Cytologic atypia in sputum samples reflect the abnormalities that develop in the bronchial epithelium. Moreover, the presence of cytologic atypia has been shown to predict lung cancer risk.¹⁶⁹ The presence of moderate dysplasia or worse cytologic atypia was associated with an increased risk of developing lung cancer in a cohort of heavy smokers with airflow obstruction (adjusted hazard ratio of 2.8).¹⁷⁰ This translates into a cumulative lung cancer incidence of 10% at 3 years and 20% at 6 years. Given the limitations of cytologic evaluation of sputum samples, however, the study of molecular abnormalities in the sputum (e.g., methylation patterns of specific genes involved in lung cancer progression and cytogenetic alterations) may strengthen the assessment of risk for lung cancer in this population.

Molecular epidemiology may be used to identify patients at risk for developing lung cancer through the identification of specific genes, single-nucleotide polymorphisms, or other genetic traits associated with increased susceptibility for lung cancer.¹⁷¹ Although many genotypes show increased risk (relatively low odds ratios) with lung cancer (e.g., CYP2A6, thymidylate synthase, GSTM1, XPA), their large number and low penetrance make targeted interventions extremely challenging. Assessing genetic susceptibility for lung cancer may allow the identification of susceptible subgroups most likely to be ideal candidates for early detection. With the exception of the rare EGFR T790M polymorphism, autosomal-dominant genes have not been found in association with family history of lung cancer.
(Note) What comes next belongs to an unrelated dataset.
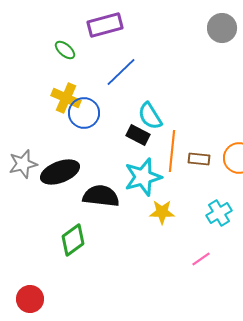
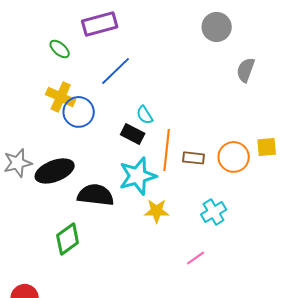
cyan semicircle: (150, 116) -> (145, 115), size x0.7

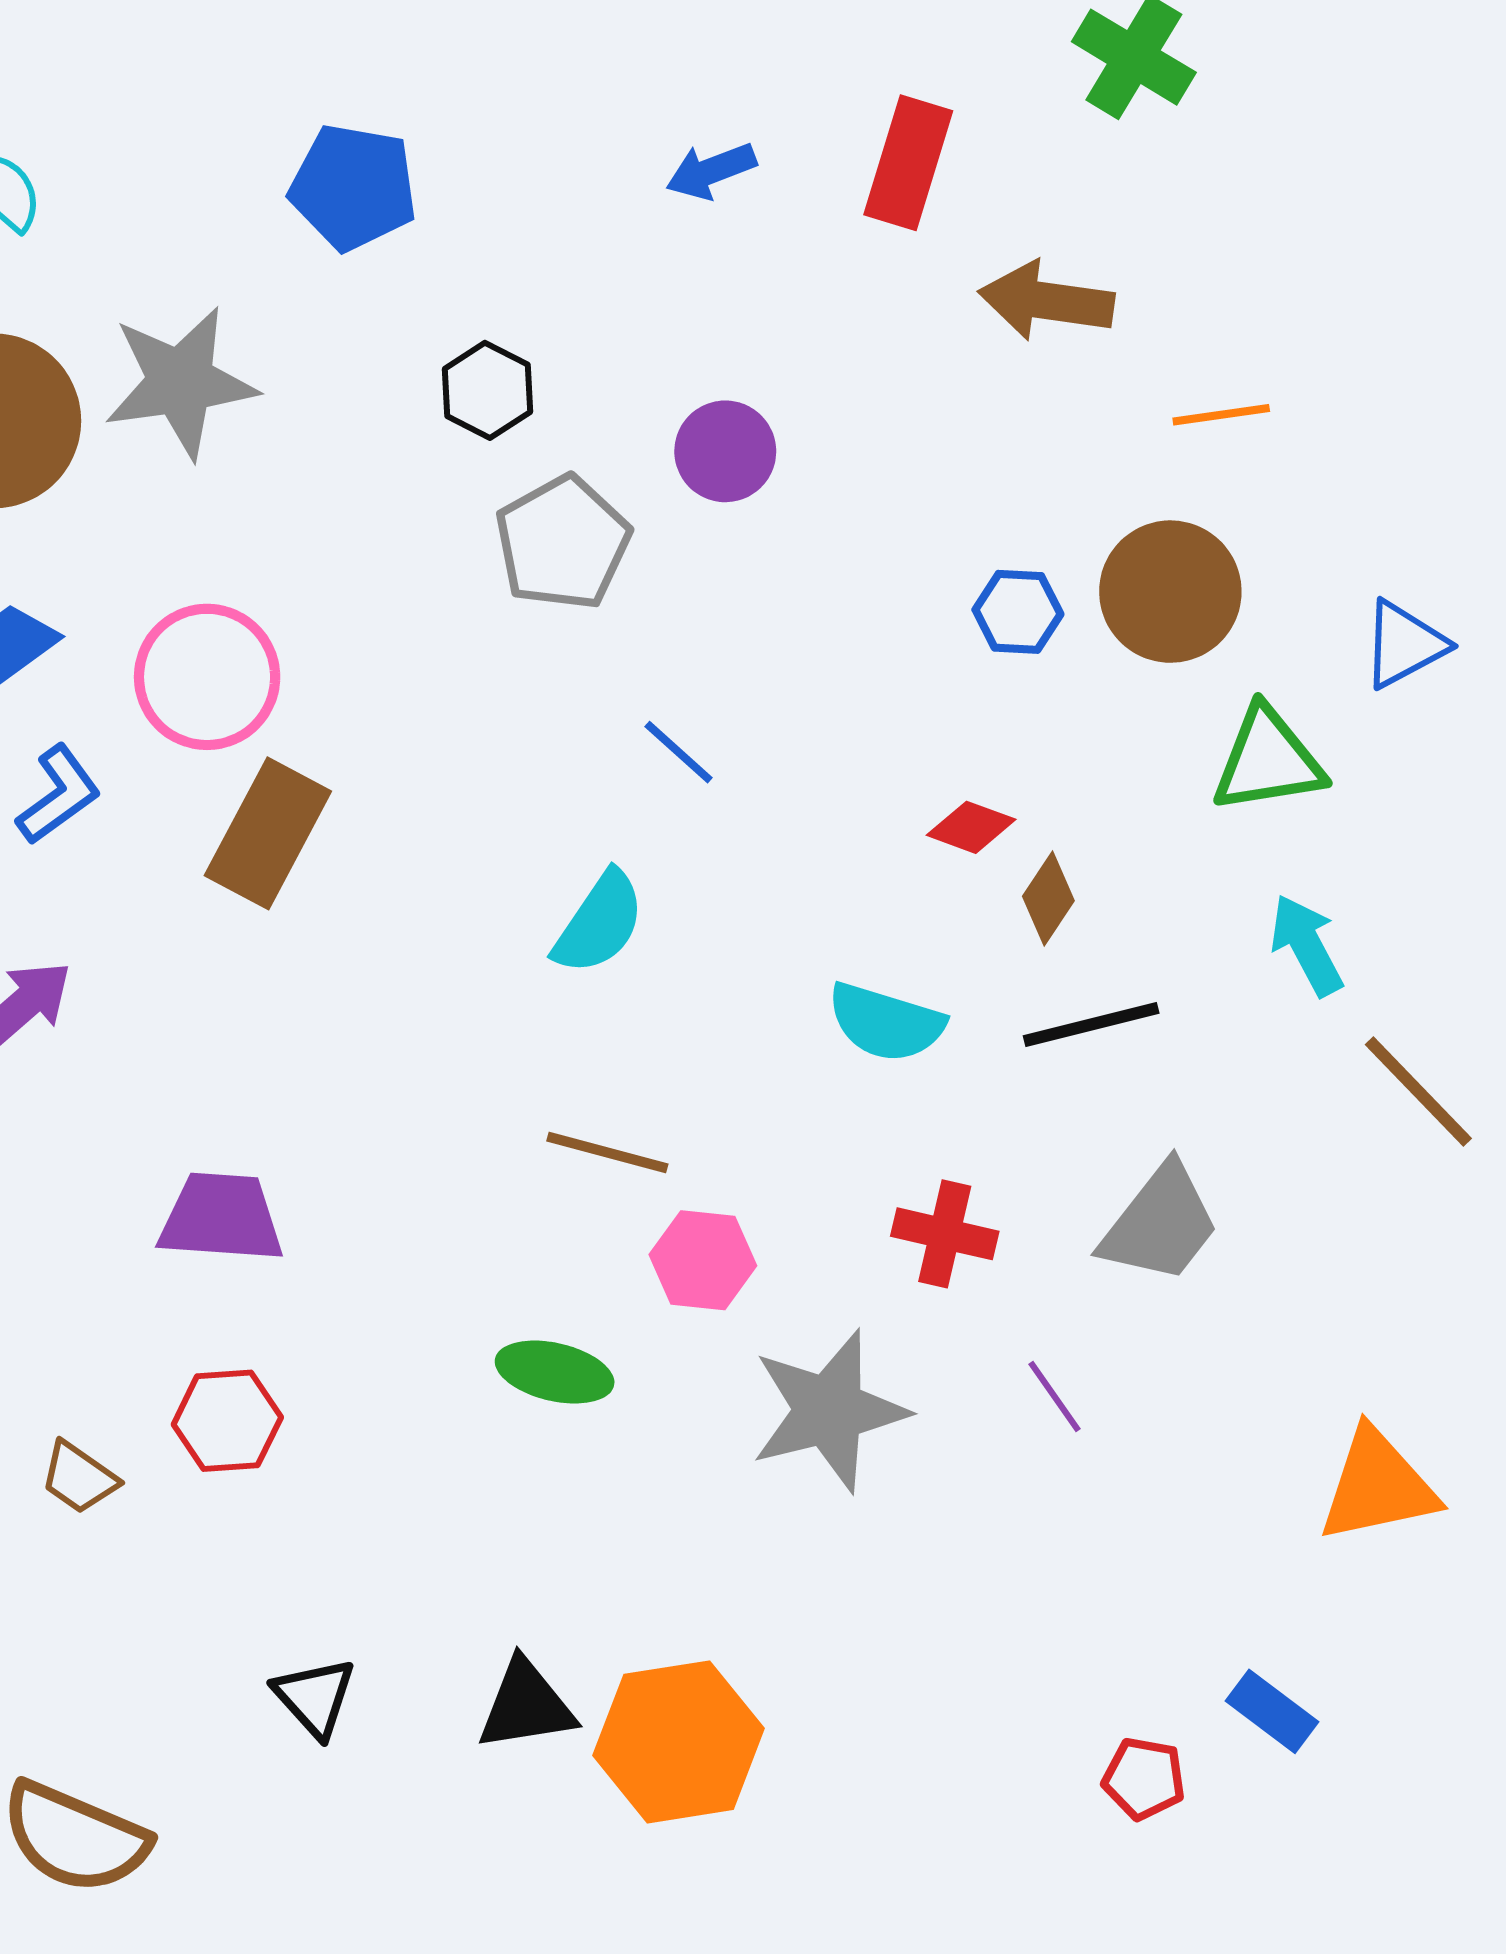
There is epidemiological evidence demonstrating a 2.5 times increased risk in any patient with a family history of lung cancer (two affected first-degree relatives) after controlling for smoking.¹⁷² A region on chromosome 6q23-25 has been identified as a locus of susceptibility with a maximum heterogeneity logarithm of odds (LOD) score of 2.79, 3.47, and 4.26 for families with three, four, five, or more affected individuals.⁵⁶ Further complicating the picture is the role of the environment in modifying these specific genes and the interaction of genes between each other and evidence to support a genetic predisposition to smoking addiction.^173,174 If markers of these genetic predispositions can be firmly established, intensive intervention to alter risk factors in these selected populations may alter their clinical outcome.

The Imaging Approach

The last decade has witnessed a dramatic improvement in technology allowing for faster, higher-resolution imaging of the chest with reduced radiation exposure. The computed tomography (CT) scanner first became available in the 1970s but was impractical for screening because of its slow speed and high radiation dose. In the mid-1990s low-dose scanners capable of imaging the chest in less than 15 seconds using radiation doses equivalent to 10 radiographs became available, opening the door to their potential use for screening.¹⁷⁵ Moreover, new bronchoscopic methods also demonstrate promise for the detection of preinvasive lesions.¹⁷⁶ Other imaging modalities, such as positron emission tomography (PET) scanning, are able to provide metabolic information on lesions and can be combined with CT scan to give detailed resolution.

Paraneoplastic Disorders

Although many of the symptoms of NSCLC and SCLC are attributable to mass effect and direct impingement upon vital organs, less commonly patients with lung cancer present with symptoms related to hypercalcemia,²³⁷ hyponatremia,^229,238 Cushing syndrome,²³⁹ Lambert-Eaton syndrome, and other neurologic disorders.^242–242 These so-called paraneoplastic phenomena can be seen in any histologic type of lung cancer, but are most frequently associated with SCLC. In general, a majority of these paraneoplastic phenomena fall into endocrine or neurologic categories.^245–245 (See Chapter 39.)